The camp is surrounded by a high wall, topped by rolls of barbed wire glinting in the sun. The men are free, but they remain prisoners -- five young men unlucky enough to be in the wrong place at the wrong time, five men who went to war without knowing it.

Abu Bakker Qassim, the eldest, used to think it was all a big misunderstanding. Back in Xinjiang, which he and the others call East Turkestan, he was trained as an upholsterer. After working in a state-owned leather factory, he started his own business. He is a quiet, affable man with large glasses. The inscription on his T-shirt reads "Athletic 76 - Boys of Europe."

Abu Bakker says his parents were nationalists, but their nationalism was impotent and silent. They were at odds with Chinese policies and dreamed of independence, but they never dared do anything about it.

Until February 1997, that is. That was when the Uighurs took to the streets in Yining, Abu Bakker's home town, demanding social and religious freedom. Abu Bakker, 28 at the time, didn't participate. He had married three years earlier and his new wife had given birth to a son a short time later. At the time, he preferred caution over nationalism.

Instead of marching, he witnessed how the police broke up the protests. "They were shooting at children and they used water cannons at temperatures of twenty below zero," he says. "They arrested tens of thousands." At least 10 people were killed and more than 190 injured.

For Abu Bakker, husband, father, small businessman, this demonstration was an eye-opening experience. He decided to express his views in the future, even publicly. Like others in Yining, he knew that the Uighurs had their own country once, between 1944 and 1949, and that they only wanted what they believed was rightfully theirs.

"Suddenly we began openly criticizing China. We didn't think it was a crime to be an Uighur, to earn money and to work for a better life."

Tortured in China

Abu Bakker was arrested in 1998, one year after the protests. He was tortured with electroshocks until he was finally willing to confess to practically any accusations. After seven months he was released, but his fears stayed with him. He was afraid for his family and his own life, constantly anticipating an ominous, nighttime knock at the door.

He decided to leave China. In January 2000, Abu Bakker went to Kyrgyzstan, where he sold Russian watches, ropes and bags in a local market. His plan was to earn enough money to bring his wife and child to Kyrgyzstan, so that they could continue on to Turkey, where many Uighurs live. And perhaps, he thought, they would move to America one day.

Map: The six year journey of the Uighurs of Xinjiang Uygur
DER SPIEGEL

Map: The six year journey of the Uighurs of Xinjiang Uygur

The United States is a promised land of sorts for most Uighurs.
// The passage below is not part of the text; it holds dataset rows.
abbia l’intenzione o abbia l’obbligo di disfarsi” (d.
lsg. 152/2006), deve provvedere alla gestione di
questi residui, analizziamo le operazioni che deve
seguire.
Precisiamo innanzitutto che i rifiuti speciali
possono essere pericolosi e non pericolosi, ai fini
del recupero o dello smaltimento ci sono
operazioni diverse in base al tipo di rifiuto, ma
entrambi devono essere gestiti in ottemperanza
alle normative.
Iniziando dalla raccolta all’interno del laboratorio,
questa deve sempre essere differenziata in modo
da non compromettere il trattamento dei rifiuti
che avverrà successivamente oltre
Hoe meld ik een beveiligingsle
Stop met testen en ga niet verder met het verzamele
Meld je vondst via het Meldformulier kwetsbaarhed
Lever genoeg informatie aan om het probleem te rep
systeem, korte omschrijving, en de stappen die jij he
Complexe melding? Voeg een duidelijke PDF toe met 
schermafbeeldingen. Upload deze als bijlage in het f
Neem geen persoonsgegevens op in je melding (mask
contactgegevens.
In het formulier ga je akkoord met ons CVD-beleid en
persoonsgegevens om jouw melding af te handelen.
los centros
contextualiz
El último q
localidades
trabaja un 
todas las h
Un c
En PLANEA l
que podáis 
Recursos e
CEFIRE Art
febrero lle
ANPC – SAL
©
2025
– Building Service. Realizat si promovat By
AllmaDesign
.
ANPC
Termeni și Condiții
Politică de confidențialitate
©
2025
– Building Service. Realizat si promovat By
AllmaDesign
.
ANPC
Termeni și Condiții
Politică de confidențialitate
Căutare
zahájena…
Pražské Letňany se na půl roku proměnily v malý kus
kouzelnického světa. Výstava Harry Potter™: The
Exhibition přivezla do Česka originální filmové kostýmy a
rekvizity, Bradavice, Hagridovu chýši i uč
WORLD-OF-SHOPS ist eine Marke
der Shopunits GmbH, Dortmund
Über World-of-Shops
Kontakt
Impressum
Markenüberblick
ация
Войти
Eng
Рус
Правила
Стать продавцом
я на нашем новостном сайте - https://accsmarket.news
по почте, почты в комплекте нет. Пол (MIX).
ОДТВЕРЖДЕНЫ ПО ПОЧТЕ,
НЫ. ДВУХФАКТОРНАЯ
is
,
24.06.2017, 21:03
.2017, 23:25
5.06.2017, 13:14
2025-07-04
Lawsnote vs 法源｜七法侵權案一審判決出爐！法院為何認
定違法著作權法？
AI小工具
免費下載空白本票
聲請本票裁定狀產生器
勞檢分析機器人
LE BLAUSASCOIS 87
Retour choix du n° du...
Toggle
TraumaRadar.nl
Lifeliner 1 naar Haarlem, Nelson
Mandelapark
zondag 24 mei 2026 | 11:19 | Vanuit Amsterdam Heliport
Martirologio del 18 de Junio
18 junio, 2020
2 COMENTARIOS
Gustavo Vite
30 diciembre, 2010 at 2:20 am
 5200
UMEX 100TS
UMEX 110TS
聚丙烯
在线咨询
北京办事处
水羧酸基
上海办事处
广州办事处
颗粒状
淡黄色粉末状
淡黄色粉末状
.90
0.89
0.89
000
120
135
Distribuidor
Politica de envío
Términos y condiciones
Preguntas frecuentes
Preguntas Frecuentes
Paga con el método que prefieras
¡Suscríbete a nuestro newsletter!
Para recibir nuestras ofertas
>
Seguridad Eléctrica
It has a few Uighur communities, Radio Free Asia is based there and there is even an Uighur-American Association, founded in Washington in 1998. The US is seen as tolerant, and many Uighurs believe that those who make it there can fight for the Uighur cause without having to risk their lives in China.

Abu Bakker met Adel Abdulhehim -- the man with three children back home -- in Kyrgyzstan. Six years younger than Abu Bakker, Adel had already been imprisoned a number of times. His brother-in-law was one of the organizers of the February 1997 demonstration and was later executed. The two men decided to go to Turkey, where they had an Uighur acquaintance who owned a leather goods factory.

In mid-2001 they traveled through Tajikistan, then crossed the border into Pakistan. To save money, they decided to travel by bus, which meant they would need a visa for Iran. Because Pakistan often sends Uighur refugees back to China, the two men decided to wait for the visa in neighboring Afghanistan. They had heard about a group of Uighurs who lived in a camp not far from the Afghan city of Jalalabad, just across the border, where they hoped to stay until their visas arrived.

There are two opinions about this camp. Abu Bakker and the other men describe it as little more than a collection of run-down huts. But for the US government, it's an al-Qaida camp where Muslim terrorists are trained to do battle against America.